DATA FOR PROCESSING section start

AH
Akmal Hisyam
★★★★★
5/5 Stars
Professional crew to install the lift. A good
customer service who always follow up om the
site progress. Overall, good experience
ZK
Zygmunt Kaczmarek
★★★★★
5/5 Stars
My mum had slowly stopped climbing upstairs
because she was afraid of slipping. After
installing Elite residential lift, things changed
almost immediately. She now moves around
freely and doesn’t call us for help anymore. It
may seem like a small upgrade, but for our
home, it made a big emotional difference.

DATA FOR PROCESSING section end

_WHAT TO PRODUCE_.
Copy the data above word for word, line by line.

_PROBLEM SOLUTION_.
AH
Akmal Hisyam
★★★★★
5/5 Stars
Professional crew to install the lift. A good
customer service who always follow up om the
site progress. Overall, good experience
ZK
Zygmunt Kaczmarek
★★★★★
5/5 Stars
My mum had slowly stopped climbing upstairs
because she was afraid of slipping. After
installing Elite residential lift, things changed
almost immediately. She now moves around
freely and doesn’t call us for help anymore. It
may seem like a small upgrade, but for our
home, it made a big emotional difference.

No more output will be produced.